Living with Doubts and Learning to be Uncomfortable

Living with Doubts and Learning to be Uncomfortable
​Many self-doubts stem from moving outside one’s comfort zone. We have been conditioned to seek and build comfort, safety, and a secure future. But in that process, we lose the ability to know ourselves and our limits honestly. In turn, we restrict the size of our comfort zone. I didn’t take many risks growing up, one because my mom was a little overzealous (I love you, Mom!) and two because I was afraid of everything! I started having insomnia and anxiety at the age of 12. It was an average level of anxiety for the most part. Failing classes, disappointing my parents and friends, not being the most popular kid in school…you know, the normal fears many teenagers face. But I was never encouraged to take risks to move past any of the fears. I held two jobs during high school and even started college classes during high school. I graduated high school early and began working full-time while attending a community college. It wasn’t until my mid-20s that I started taking a few risks – like meeting my future husband while playing an online game of Yahoo! pool, traveling to meet him, and then moving 1,500 miles away to live with him, but that was fourteen years ago, and I can say that we have been happily married for almost ten of those years. I jumped at the chance to move away from my entire family, friends, and the only life I had known to be with him.  Yet, I remember being so afraid that it wouldn’t work out between the two of us that I didn’t unpack my belongings for the first six months that we lived together. 

So why was I so scared after I had already taken all of the other risks? 
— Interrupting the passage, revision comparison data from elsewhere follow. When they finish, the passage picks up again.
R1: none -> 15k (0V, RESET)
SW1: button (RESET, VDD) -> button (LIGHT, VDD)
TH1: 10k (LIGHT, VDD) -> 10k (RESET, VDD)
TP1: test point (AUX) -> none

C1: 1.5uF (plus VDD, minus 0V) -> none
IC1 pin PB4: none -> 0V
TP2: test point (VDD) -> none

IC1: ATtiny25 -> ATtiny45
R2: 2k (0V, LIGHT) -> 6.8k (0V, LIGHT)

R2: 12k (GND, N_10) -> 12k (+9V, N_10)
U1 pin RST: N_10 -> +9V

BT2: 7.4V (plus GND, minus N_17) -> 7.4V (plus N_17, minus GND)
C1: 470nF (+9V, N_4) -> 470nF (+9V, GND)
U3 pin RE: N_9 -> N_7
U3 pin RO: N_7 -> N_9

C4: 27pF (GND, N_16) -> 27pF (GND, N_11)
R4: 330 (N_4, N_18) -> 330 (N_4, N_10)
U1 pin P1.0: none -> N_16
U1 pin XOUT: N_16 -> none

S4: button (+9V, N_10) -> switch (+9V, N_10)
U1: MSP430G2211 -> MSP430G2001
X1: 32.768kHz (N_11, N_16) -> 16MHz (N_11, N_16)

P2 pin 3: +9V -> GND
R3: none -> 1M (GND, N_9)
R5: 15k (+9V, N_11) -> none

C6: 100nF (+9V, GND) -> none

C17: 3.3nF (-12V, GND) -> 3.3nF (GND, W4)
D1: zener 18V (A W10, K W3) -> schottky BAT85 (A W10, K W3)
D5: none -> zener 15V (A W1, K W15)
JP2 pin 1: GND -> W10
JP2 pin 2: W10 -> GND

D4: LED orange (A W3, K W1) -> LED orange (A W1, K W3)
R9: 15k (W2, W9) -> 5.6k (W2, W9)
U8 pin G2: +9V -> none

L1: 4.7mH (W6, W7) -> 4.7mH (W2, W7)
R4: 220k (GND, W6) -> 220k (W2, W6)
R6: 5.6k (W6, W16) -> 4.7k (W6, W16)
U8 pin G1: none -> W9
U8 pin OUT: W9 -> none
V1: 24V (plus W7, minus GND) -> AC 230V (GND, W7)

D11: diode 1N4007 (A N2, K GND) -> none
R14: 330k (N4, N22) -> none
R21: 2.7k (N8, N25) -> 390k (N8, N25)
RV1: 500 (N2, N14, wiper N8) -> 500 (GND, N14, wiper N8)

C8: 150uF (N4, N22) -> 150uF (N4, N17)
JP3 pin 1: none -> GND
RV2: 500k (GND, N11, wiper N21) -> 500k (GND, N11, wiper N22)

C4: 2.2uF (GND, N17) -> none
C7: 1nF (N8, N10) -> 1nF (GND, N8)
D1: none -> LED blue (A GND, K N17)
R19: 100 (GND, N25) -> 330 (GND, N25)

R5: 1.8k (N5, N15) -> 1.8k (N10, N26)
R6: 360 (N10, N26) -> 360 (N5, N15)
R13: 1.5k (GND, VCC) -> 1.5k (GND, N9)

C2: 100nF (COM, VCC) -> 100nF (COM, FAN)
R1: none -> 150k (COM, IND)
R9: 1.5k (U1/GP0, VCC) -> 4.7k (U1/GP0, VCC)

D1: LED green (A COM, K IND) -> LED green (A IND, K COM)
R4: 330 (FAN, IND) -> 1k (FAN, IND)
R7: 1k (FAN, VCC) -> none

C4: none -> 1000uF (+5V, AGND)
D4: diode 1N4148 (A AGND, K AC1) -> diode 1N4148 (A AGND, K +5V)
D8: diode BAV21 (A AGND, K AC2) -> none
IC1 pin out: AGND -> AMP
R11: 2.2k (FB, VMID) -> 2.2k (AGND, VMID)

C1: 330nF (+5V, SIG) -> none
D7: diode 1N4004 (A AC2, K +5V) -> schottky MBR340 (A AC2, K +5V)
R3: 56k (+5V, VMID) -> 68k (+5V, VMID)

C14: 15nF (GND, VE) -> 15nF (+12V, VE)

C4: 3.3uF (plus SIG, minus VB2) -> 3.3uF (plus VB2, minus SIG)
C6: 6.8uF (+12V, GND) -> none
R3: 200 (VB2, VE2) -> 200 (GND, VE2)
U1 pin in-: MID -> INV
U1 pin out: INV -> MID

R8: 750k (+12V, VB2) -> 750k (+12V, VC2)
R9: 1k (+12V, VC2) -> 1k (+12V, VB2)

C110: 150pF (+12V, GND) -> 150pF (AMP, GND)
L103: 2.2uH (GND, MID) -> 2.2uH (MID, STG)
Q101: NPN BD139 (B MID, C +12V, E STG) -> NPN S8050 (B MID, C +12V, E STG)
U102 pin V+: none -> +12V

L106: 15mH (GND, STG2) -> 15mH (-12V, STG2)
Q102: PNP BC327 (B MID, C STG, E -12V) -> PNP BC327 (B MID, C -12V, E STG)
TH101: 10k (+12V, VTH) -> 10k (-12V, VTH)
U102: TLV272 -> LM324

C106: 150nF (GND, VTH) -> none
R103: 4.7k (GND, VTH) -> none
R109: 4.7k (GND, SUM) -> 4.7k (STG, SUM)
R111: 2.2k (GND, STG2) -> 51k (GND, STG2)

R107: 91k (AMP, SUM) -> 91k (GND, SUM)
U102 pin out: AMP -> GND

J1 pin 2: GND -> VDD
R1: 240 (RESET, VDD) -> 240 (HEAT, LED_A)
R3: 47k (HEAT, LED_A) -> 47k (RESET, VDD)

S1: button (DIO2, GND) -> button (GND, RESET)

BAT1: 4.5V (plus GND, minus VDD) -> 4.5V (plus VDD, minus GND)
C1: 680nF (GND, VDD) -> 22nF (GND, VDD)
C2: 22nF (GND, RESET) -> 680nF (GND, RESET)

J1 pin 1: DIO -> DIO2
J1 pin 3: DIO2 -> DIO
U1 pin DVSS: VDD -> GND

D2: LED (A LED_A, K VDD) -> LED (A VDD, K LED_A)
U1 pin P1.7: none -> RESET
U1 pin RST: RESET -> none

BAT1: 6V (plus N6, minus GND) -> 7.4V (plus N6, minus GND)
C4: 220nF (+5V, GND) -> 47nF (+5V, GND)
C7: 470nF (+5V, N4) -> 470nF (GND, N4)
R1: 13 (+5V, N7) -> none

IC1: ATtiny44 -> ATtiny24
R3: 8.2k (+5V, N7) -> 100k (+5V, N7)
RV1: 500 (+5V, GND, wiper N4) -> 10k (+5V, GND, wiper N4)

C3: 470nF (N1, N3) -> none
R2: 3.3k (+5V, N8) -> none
It was because I expanded my comfort zone so much that I I didn’t feel like I had a safety net to fall into anymore. I had the same feeling when my husband and I left Maryland to move to Massachusetts, then again when we left Massachusetts and moved to Texas, and then yet again when we left Texas to move to Oregon and then to Washington. It was something new and exciting. Then reality set in, and I knew that I took a risk and didn’t calculate every step and scenario of it. But each time the risks were worth the reward. I have grown so much mentally and spiritually with each move

​During that time, I was introduced to Humane Education and found an immense correlation between risks and expanding your comfort zone. The classes I took and the subjects we covered were like diving into deep waters. You didn’t know what you would find once you broke the glittering glasslike surface. Human trafficking, racism, rape, slavery, environmental degradation, pollution, ecological poisoning, animal abuse, animal slaughter, and seeing a culture that not only accepts this but encourages and strives for it. These waters became dark and murky, very quickly. But I had a life vest – my comfort zone. I allowed myself to take in, process and understand the information and allowed it to expand my knowledge. I stepped outside of my comfort zone to learn and grow. Just like I did when I took a chance to move in with a person I had only spent a handful of days with and just like I did when I moved around the country. Stepping outside of your comfort zone or taking a risk doesn’t imply imminent failure. As I explore more of these humane education issues, I ask you to step outside of your comfort zone and explore them with me. It will be difficult, it will challenge some of your current beliefs, it may offend you, and it may even cause you to change the way you view the world. But without risk, there is no reward. The reward here is in the knowledge you will gain, and with the knowledge, you will be empowered to act. Expanding my comfort zone to include information about the horrific things going on in this world is still scary, but I also know that I have the means to help change many things. And you do as well.